## AVAILABLE DATA
• • • •
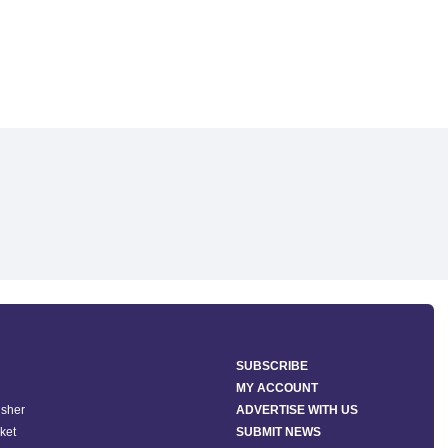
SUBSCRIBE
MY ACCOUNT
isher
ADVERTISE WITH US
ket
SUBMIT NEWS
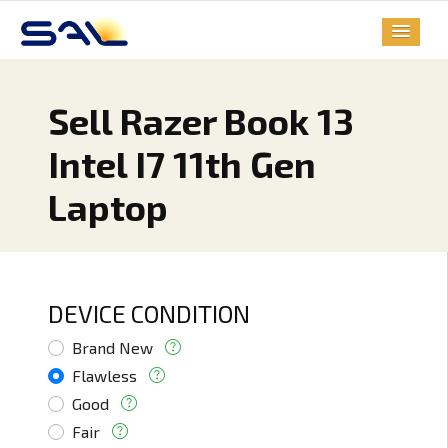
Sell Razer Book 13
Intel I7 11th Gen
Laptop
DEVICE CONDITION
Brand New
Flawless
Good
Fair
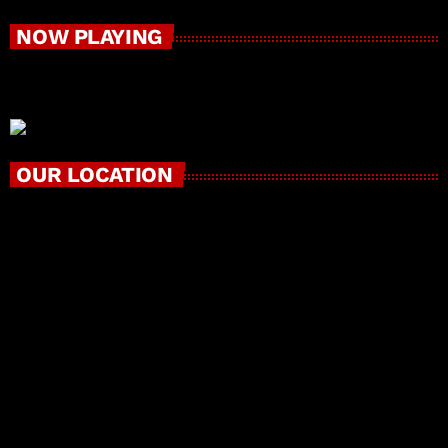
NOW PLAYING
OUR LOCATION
• • • •
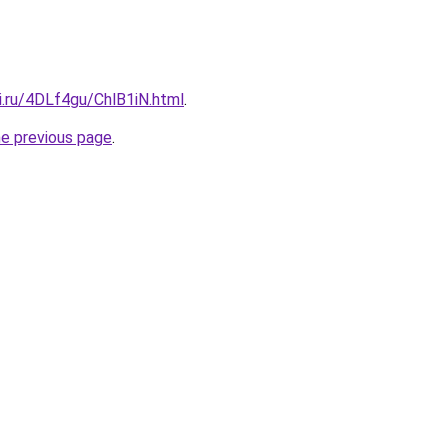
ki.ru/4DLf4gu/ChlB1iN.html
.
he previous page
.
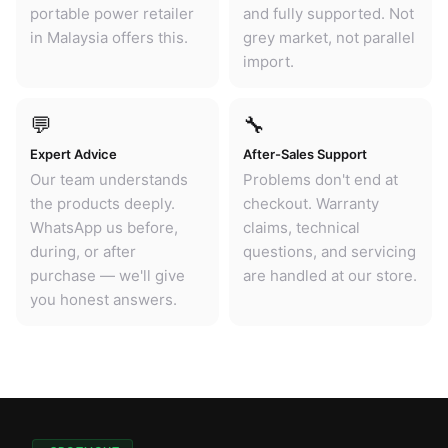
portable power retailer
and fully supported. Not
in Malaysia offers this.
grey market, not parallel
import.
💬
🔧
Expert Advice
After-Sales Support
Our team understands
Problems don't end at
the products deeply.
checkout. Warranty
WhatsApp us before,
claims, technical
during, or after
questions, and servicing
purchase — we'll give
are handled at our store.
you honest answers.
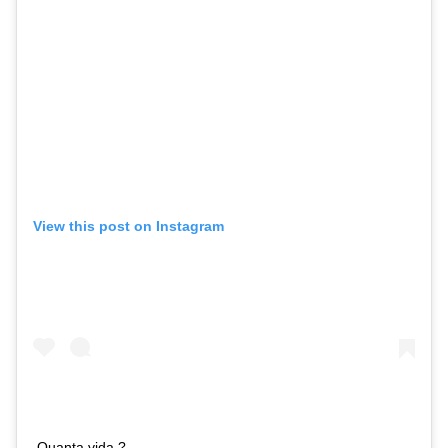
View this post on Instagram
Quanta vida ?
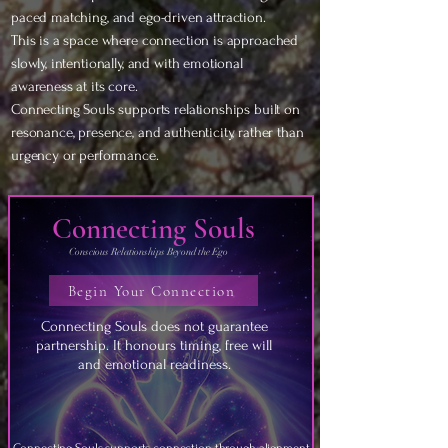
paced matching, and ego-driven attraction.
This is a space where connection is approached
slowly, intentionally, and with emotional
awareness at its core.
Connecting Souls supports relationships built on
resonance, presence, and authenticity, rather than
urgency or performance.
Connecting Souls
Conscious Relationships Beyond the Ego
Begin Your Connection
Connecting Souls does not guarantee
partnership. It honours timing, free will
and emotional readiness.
• • • •
## JOB
Copy the stretch from the line that contains "View this post on Instagram" through the line that contains "and emotional readiness.", keeping every line as it stands and leaving out the pictures.

## ANSWER BOX
View this post on Instagram
Quanta vida ?
paced matching, and ego-driven attraction.
This is a space where connection is approached
slowly, intentionally, and with emotional
awareness at its core.
Connecting Souls supports relationships built on
resonance, presence, and authenticity, rather than
urgency or performance.
Connecting Souls
Conscious Relationships Beyond the Ego
Begin Your Connection
Connecting Souls does not guarantee
partnership. It honours timing, free will
and emotional readiness.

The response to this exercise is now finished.